In a rare disagreement with President Volodymyr Zelenskyy's government, Ukrainian churches have criticized ratification of a Council of Europe Convention on combating violence against women, warning it risks imposing "gender ideology" on their war-torn country.
"We see more harm than potential good in this convention, and we encourage all believers to denounce it," said Bishop Vitalii Kryvytskyi of Kyiv-Zhytomyr, chairman of the church-state and ecumenical commissions for Ukraine's Latin-rite Catholic bishops.
"The ratification question was raised in 'turbo mode' during war, without public discussion, and it was stressed manipulatively that our further European integration depended on it. Yet we are well aware of the conditions put forward by the European Union for Ukraine's membership, and none mentions this convention."
The bishop's statement was published by the Catholic Credo news agency in late July, following Ukraine's July 18 ratification of the "Convention on preventing and combating violence against women and domestic violence," adopted in Istanbul in 2011.

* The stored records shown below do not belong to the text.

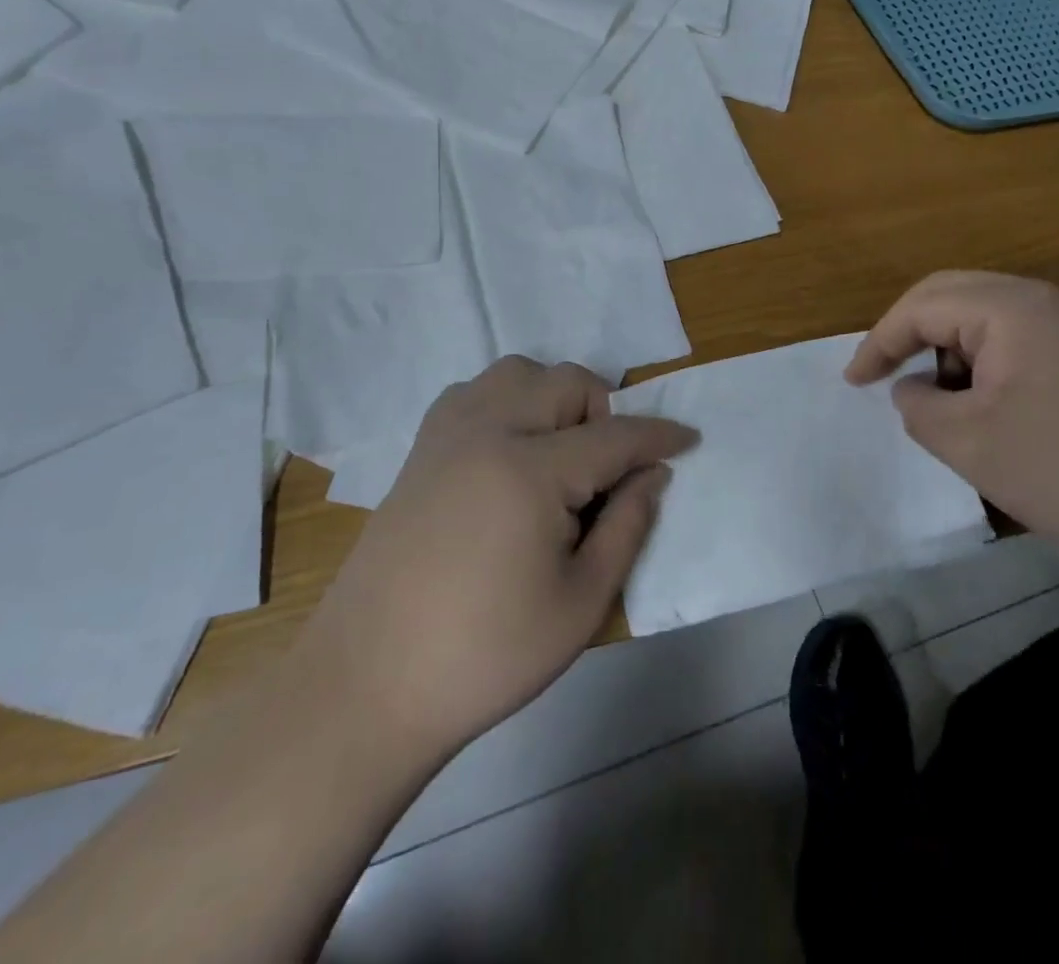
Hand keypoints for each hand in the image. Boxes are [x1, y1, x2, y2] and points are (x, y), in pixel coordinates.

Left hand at [311, 356, 696, 761]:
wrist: (368, 684)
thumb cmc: (486, 655)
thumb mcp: (580, 604)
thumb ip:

Bishop Kryvytskyi said the convention already had "caused tension in society" and urged Ukrainians to "demonstrate their will" against it, despite current war conditions.
Orthodox, Protestant, Jewish and Muslim leaders also condemned the convention's acceptance, saying it carried "dangers of gender ideology" by "popularizing same-sex sexual relations and spreading cases of gender dysphoria among children and youth."

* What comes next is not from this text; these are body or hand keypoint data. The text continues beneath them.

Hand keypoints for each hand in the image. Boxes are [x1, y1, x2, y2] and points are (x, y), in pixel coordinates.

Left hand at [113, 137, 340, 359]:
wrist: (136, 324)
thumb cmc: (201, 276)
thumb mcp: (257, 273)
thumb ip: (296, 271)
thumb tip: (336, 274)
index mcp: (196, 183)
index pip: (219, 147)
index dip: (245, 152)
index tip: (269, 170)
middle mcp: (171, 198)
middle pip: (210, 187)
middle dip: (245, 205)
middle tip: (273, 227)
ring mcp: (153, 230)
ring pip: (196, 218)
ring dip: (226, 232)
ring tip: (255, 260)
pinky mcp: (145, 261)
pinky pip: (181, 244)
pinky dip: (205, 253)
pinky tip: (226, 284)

"Alongside norms aimed at combating domestic violence, this document introduces 'gender' as an ideological concept of human self-identification -- Ukraine's religious communities cannot agree with this," the Spiritual Council of Christians in Odessa said in a July 25 appeal to Zelenskyy.
"Its ratification will provoke public protests, dissatisfaction and criticism of Ukraine's leadership, at the very time when it is necessary to unite in fighting the Russian aggressor."
The Istanbul Convention creates the world's first legal framework for curbing sexual violence, forced marriages and female genital mutilation. It has been signed by all 47 Council of Europe member states except Russia and Azerbaijan, and ratified by 36, including traditionally Catholic Italy, Malta, Poland and Spain.
However, eight states, including Bulgaria, Hungary and Slovakia, have refused ratification, after objections that its Article 3 defines gender as a social and cultural construction, and that its clauses on protecting women endanger family life, traditional marriage and rights to religious freedom.
France and Germany were among 34 states that introduced formal reservations.